Kein Wunder, dass diese Vorgangsweise postwendend bereits den ersten Streik (der immer schon sehr streiklustigen Richter und Staatsanwälte) ausgelöst hat. Die Gewerkschaft behauptet, durch die Novelle würden manche Beamte Tausende Euro Lebensverdienstsumme verlieren. Die Regierung wiederum – in Person einer Frau Steßl – redet nur herum und stellt gleich wieder die nächste Novelle in Aussicht. Kein Mensch weiß angesichts dieses Schludrigkeit geradezu herbeizwingenden Tempos vorerst wirklich, wer recht hat.
Die Novelle ist jedenfalls die Reaktion auf ein schon vor Monaten gefälltes Urteil des Europäischen Gerichtshofs. Dieser hat sich dabei neuerlich und neuerlich überflüssigerweise in nationale Themen wie Österreichs Beamtenentlohnung eingemischt.
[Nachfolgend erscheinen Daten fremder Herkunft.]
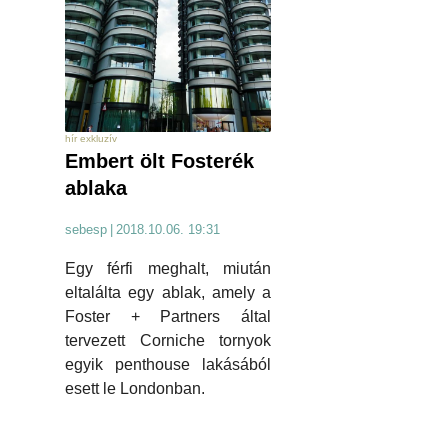
hír exkluzív
Embert ölt Fosterék
ablaka
sebesp
|
2018.10.06. 19:31
Egy férfi meghalt, miután
eltalálta egy ablak, amely a
Foster + Partners által
tervezett Corniche tornyok
egyik penthouse lakásából
esett le Londonban.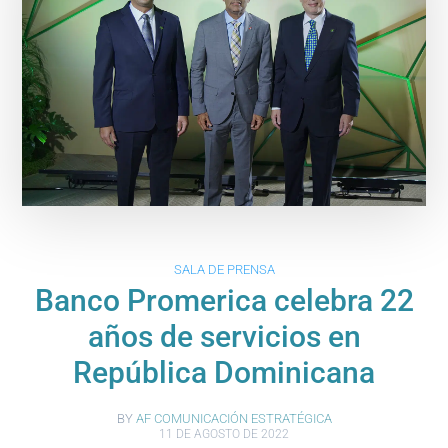
SALA DE PRENSA
Banco Promerica celebra 22
años de servicios en
República Dominicana
BY
AF COMUNICACIÓN ESTRATÉGICA
11 DE AGOSTO DE 2022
Dabei war diese eine problemarme Zone. Aber (europäische wie österreichische) Höchstrichter schaffen ja in letzter Zeit ständig auch dort riesige Probleme, wo es keine echten gegeben hat. Diese nie gewählten und im total abgeschirmten Raum werkenden Höchstrichter entwickeln zunehmend einen krankhaften Einmischungs- und Allwissenheitswahn. Und sie hebeln dadurch zunehmend die Demokratie aus. Dafür haben sie sich halt eine Zeitlang daran erfreuen können, wie die Macht schmeckt.
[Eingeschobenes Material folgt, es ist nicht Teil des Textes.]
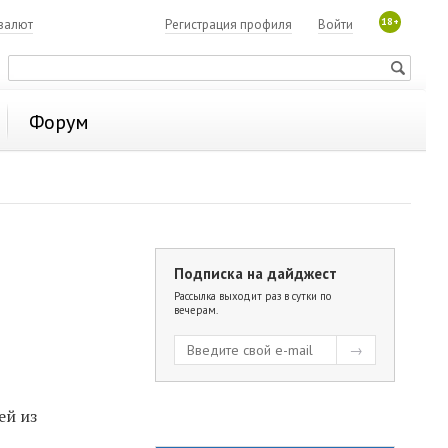
18+
валют
Регистрация профиля
Войти
Форум
Подписка на дайджест
Рассылка выходит раз в сутки по
вечерам.
ей из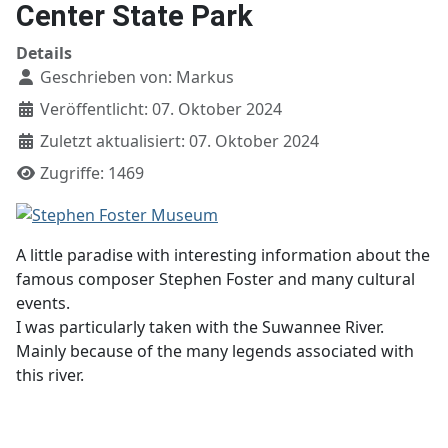
Center State Park
Details
Geschrieben von:
Markus
Veröffentlicht: 07. Oktober 2024
Zuletzt aktualisiert: 07. Oktober 2024
Zugriffe: 1469
A little paradise with interesting information about the
famous composer Stephen Foster and many cultural
events.
I was particularly taken with the Suwannee River.
Mainly because of the many legends associated with
this river.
Was die Sache besonders absurd macht: Schon vor zwei Monaten wusste ein auf Arbeitsrecht spezialisierter Rechtsanwalt, dass durch dieses EuGH-Urteil eine Milliarden-Bedrohung auf die Staatsfinanzen zukomme. Und dass die Regierung dringend handeln müsste, um diesen Schaden abzuwenden.
Sie hat aber zwei Monate geschlafen, um dann binnen weniger Tage ein riesiges Gesetz durchzupeitschen. Das ohne die notwendige Begutachtung sicher wieder viele Fehler enthält, was weitere Blitz-Novellen notwendig machen wird.